30 de Abril, 2005 Carlos Esperança
Fanatismo católico em Timor
A legitimidade eleitoral do Governo de Timor, presidido por Mari Alcatiri, tem sido desafiada pelos dois bispos católicos do jovem País que há pouco se libertou do jugo da Indonésia.
Todos reconhecem a importância decisiva da Igreja católica na independência do povo maubere mas é inaceitável a sua obsessão em substituir o despotismo anterior pela tirania religiosa protagonizada pelo clero, em que pontificam Alberto Ricardo da Silva e Basílio do Nascimento, respectivamente bispos de Díli e Baucau.
A fazer lembrar o miguelismo trauliteiro do séc. XIX, em Portugal, os padres de Timor incitam as populações do interior da ilha a deslocar-se com imagens da Virgem e terços para exigirem a demissão do Governo legal. Ao som de cânticos religiosos e orações desafiam o Governo a demitir-se.
O padre Domingos Soares, porta-voz do episcopado autóctone não se conforma com as regras democráticas e constitucionais ao abrigo das quais o Governo decidiu, a título experimental, tornar facultativa a aula de religião católica em 32 escolas oficiais. Na opinião dos padres, o carácter facultativo da disciplina ou a redução da carga horária é uma manifestação ditatorial.
Os bispos, com base na absoluta hegemonia católica, contestam um muçulmano na chefia do Governo e defendem o carácter obrigatório da disciplina de religião católica nas escolas públicas. O contágio dos países islâmicos é uma realidade e a simpatia por um Estado confessional uma evidência.
Habituados a deter o poder absoluto, cientes do prestígio conquistado no combate à ocupação indonésia, os padres não aceitam que o poder democrático se exerça ao arrepio da vontade divina interpretada por eles próprios. Há uma atracção mimética pelo totalitarismo islâmico, uma indisfarçável sedução por um regime autoritário em que o Estado seja o braço armado da Igreja católica.

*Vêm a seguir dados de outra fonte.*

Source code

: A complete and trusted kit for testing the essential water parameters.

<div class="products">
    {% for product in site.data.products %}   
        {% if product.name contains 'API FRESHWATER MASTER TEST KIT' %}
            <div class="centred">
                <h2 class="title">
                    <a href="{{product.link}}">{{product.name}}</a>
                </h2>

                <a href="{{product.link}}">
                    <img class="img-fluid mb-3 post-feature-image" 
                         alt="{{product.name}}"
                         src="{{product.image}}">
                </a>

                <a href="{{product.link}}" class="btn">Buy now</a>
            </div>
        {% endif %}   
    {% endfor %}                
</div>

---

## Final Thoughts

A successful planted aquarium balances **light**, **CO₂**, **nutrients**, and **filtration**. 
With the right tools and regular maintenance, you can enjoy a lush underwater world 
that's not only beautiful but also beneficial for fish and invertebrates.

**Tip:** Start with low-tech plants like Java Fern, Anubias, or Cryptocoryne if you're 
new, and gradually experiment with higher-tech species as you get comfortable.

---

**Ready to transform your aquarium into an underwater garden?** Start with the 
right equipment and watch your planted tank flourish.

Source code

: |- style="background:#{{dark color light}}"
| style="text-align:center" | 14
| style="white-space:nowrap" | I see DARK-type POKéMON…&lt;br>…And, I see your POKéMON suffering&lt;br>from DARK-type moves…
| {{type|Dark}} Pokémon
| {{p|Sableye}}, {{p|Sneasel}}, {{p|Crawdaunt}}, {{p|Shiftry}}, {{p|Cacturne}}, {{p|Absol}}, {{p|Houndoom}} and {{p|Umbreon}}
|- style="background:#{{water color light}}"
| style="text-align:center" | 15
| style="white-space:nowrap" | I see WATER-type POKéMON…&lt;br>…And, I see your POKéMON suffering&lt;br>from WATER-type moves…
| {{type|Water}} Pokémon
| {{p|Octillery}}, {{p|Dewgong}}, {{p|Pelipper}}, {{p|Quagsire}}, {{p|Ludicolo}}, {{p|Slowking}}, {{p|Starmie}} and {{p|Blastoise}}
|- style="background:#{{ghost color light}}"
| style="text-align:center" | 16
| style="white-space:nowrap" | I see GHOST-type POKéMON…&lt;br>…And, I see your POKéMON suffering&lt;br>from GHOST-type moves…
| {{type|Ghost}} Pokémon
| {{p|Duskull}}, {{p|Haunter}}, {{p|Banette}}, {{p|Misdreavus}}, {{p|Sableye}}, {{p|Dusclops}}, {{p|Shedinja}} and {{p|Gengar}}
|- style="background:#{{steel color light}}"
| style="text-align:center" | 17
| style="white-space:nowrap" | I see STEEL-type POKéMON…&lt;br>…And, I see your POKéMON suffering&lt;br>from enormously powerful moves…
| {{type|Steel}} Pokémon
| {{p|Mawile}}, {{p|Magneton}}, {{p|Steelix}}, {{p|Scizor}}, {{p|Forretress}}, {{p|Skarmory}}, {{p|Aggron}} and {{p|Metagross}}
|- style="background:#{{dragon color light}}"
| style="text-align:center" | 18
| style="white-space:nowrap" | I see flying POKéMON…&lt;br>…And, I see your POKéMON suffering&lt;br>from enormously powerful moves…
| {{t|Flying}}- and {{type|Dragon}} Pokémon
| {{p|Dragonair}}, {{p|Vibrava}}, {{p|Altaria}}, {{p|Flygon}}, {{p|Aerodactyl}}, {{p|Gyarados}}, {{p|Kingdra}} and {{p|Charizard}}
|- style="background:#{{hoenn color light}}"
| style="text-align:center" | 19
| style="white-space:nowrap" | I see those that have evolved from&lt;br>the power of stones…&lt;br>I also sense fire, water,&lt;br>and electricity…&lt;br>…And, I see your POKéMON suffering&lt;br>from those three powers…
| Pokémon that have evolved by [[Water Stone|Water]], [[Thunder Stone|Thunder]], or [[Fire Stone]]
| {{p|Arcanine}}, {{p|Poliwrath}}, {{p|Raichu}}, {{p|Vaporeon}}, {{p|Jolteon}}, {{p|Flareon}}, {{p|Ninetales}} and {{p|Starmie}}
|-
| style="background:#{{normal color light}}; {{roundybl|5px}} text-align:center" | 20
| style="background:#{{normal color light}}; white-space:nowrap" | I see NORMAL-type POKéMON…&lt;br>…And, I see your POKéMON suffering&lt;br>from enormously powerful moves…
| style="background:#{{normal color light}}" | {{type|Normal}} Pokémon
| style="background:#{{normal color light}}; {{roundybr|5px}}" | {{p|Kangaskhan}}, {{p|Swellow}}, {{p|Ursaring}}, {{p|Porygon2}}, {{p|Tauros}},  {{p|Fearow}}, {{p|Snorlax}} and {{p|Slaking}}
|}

Timor está sob tensão na iminência de um golpe de Estado. A água benta, as orações e os rosários são, por enquanto, as munições usadas pelo clero católico. Há uma trágica similitude entre a intolerância dos mullahs islâmicos a debitar o Corão e os padres católicos a recitar a Bíblia. O proselitismo e a ânsia de poder são iguais.
Portugal, o país doador mais importante, à frente do Japão e da Austrália, tem cumprido a sua obrigação e o dever de solidariedade para com o povo maubere. Tem obrigação de usar a via diplomática para garantir a liberdade religiosa no território de Timor Leste. O Vaticano não pode ficar indiferente às manifestações de intolerância dos seus padres nem ser cúmplice do terrorismo eclesiástico em Timor.
Neste momento dramático deve ser posto à prova o Papa Bento XVI. Tem aqui a oportunidade para mostrar que não é um papa medieval, que a imagem de inquisidor não lhe assenta, que o respeito pelo pluralismo é uma virtude adquirida pela igreja de Roma, que a democracia é uma instituição compatível com o catolicismo romano.
Ao Governo português cabe, sob pena de se desprestigiar, mostrar que é um país laico e que os princípios que o informam são os mesmos que quer ver respeitados nos países amigos. Sócrates e Freitas do Amaral têm uma tarefa a desempenhar ao serviço da paz, da liberdade religiosa e do laicismo.
Obs.: Este assunto já foi tratado por mim em «Timor – um protectorado do Vaticano» 1 e 2 (site indisponível) e pela Palmira nos artigos «Tolerância Cristã» e «Terrorismo em Timor Leste». A gravidade e desfaçatez da ICAR exige que volte ao tema. Urge conter o fundamentalismo católico.